Boeing expects 737 MAX back in service in mid-2020
Boeing said on Tuesday it expects regulators will allow its troubled 737 MAX to return to service in mid-2020, months later than the US aerospace giant earlier anticipated.
"We are informing our customers and suppliers that we are currently estimating that the ungrounding of the 737 MAX will begin during mid-2020," Boeing said in a statement to Deutsche press agency (dpa).
Boeing has previously said the plane was expected to be cleared by the end of 2019.
The latest estimate accounts for the "rigorous scrutiny that regulatory authorities are rightly applying at every step of their review of the 737 MAX's flight control system and the Joint Operations Evaluation Board process which determines pilot training requirements," the company said.
Trading of the company's stock was temporarily halted on Tuesday as news of the delay was first reported.
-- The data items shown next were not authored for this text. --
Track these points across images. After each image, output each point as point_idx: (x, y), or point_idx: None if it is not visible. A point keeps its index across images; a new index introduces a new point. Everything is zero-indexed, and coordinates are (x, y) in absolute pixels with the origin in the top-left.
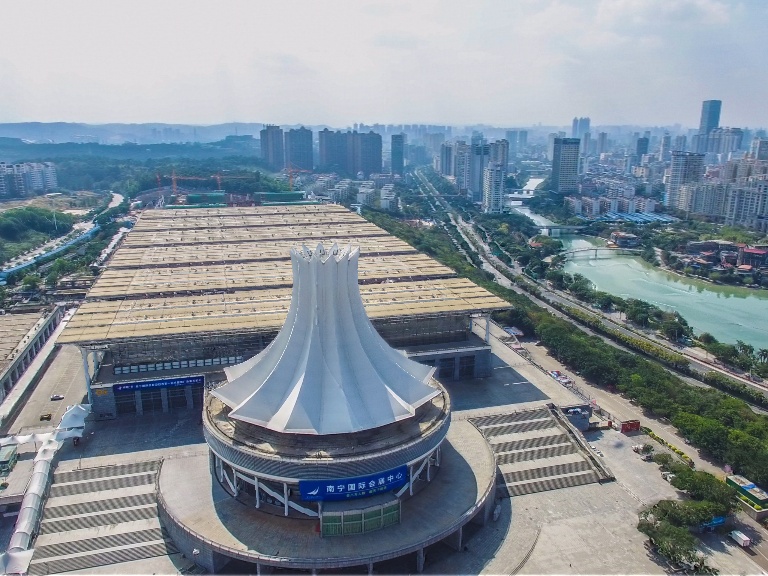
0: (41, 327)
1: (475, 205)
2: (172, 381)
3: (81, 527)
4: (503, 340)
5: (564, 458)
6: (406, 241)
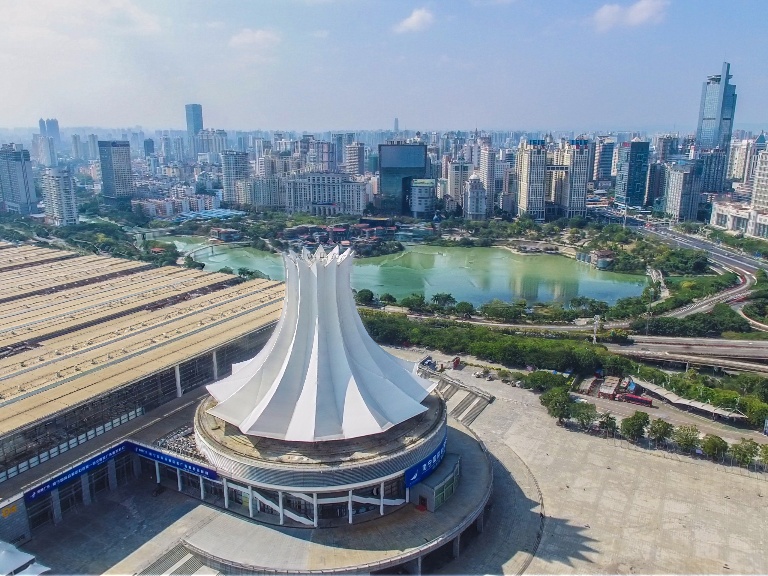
0: None
1: (32, 219)
2: (93, 461)
3: None
4: None
5: (458, 396)
6: None
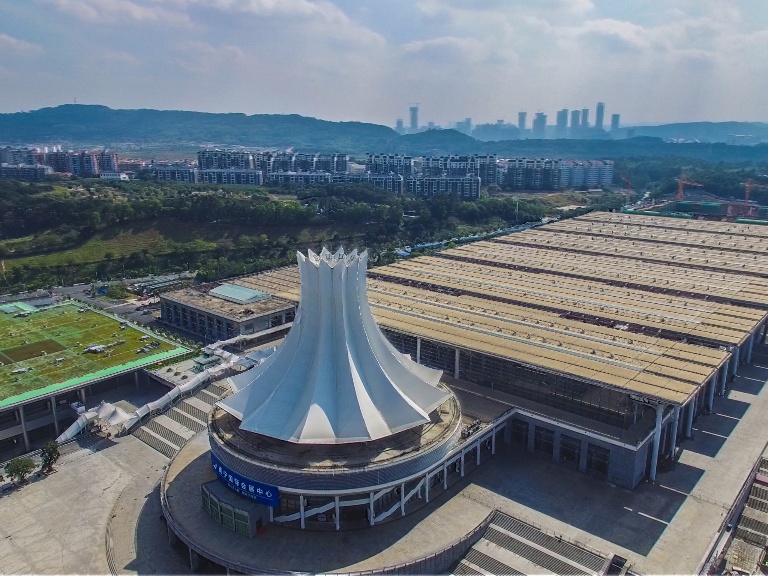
0: None
1: None
2: None
3: (179, 421)
4: (763, 464)
5: None
6: None
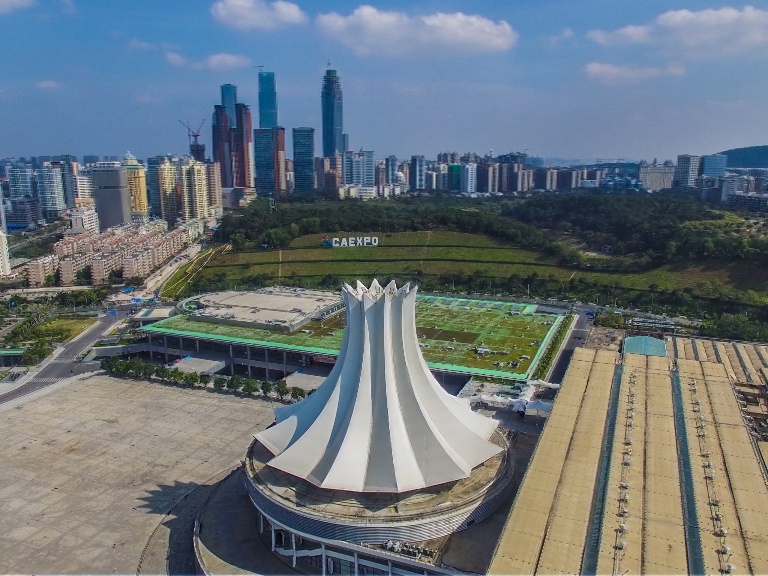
0: None
1: None
2: None
3: None
4: None
5: None
6: None
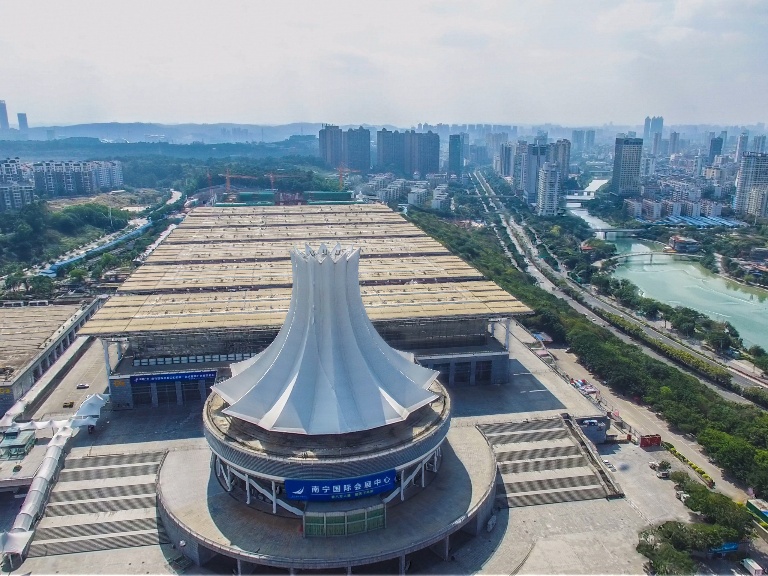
0: (77, 318)
1: (530, 206)
2: (186, 375)
3: (83, 512)
4: (529, 346)
5: (572, 471)
6: (443, 242)
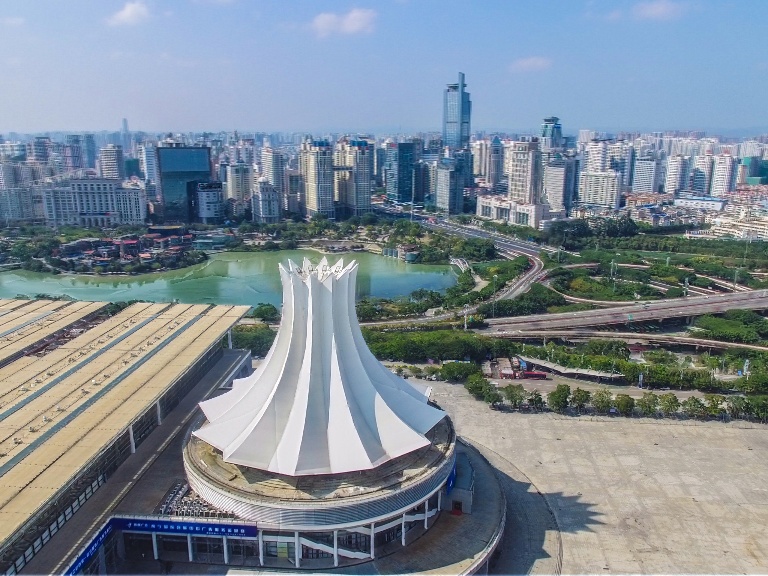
0: None
1: None
2: (87, 552)
3: None
4: None
5: None
6: None
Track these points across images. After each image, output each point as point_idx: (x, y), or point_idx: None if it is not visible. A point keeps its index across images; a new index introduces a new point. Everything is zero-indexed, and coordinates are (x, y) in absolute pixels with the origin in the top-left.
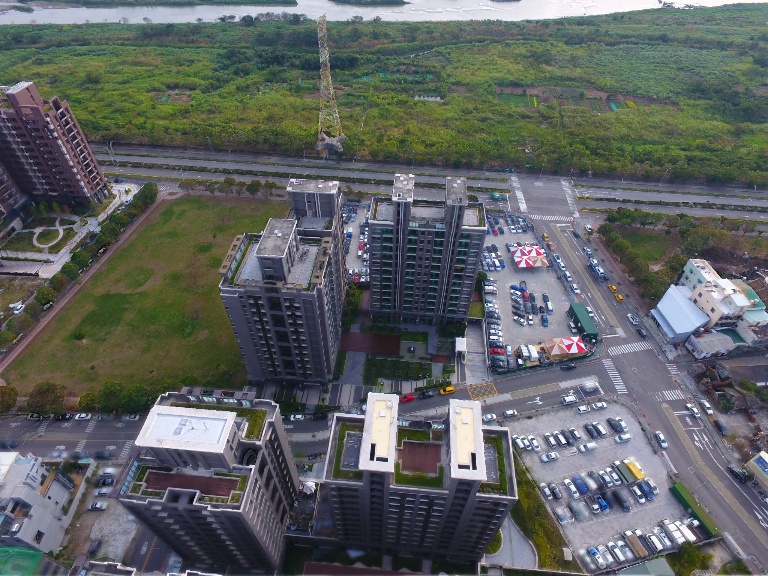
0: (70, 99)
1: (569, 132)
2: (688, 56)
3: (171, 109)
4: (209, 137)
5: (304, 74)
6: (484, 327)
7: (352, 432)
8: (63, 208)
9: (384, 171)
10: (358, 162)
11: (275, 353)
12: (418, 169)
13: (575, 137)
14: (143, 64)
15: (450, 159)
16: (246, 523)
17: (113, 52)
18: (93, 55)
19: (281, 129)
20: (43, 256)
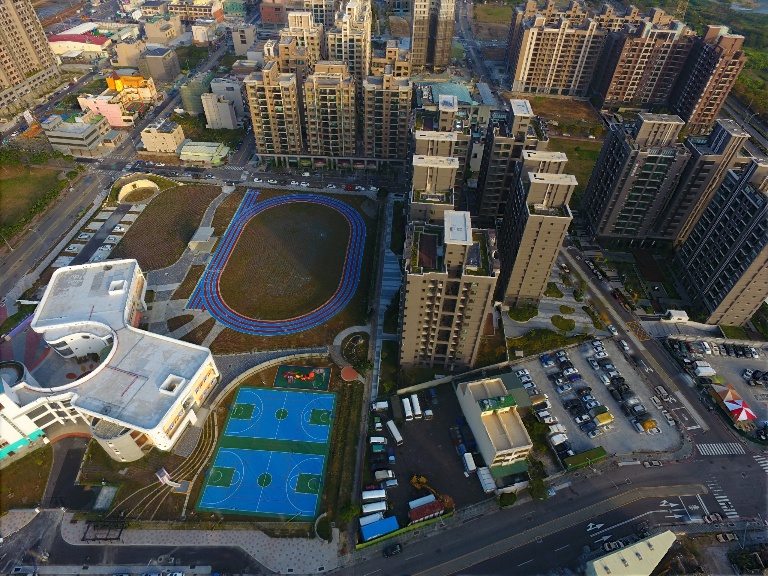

Boeing stock closed the day at down over 3 percentage points.
Boeing has been in crisis after two crashes of its 737 MAX in Indonesia and Ethiopia killed 346 people and led authorities around the world to ground the model in March.
The company recently said it discovered a new software problem with its best-selling jets that could further complicate its efforts to get it re-certified.
The US Federal Aviation Authority (FAA) said it is "following a thorough, deliberate process to verify that all proposed modifications to the Boeing 737 MAX meet the highest certification standards."
The regulator did not offer its own timeframe as to when its work will be completed.
The fallout of the two 737 MAX crashes has led Boeing to halt production of the plane and to the resignation of chief executive Dennis Muilenburg.
The FAA last month sharply criticized Muilenburg's forecast for getting the plane back in the air, calling it "not realistic" and saying he pressured the FAA into allowing the planes to return to service.
Boeing is one of the largest exporters in the US and competes with Europe's Airbus. The 737 MAX, produced near Seattle, Washington, is the manufacturer's most important aircraft.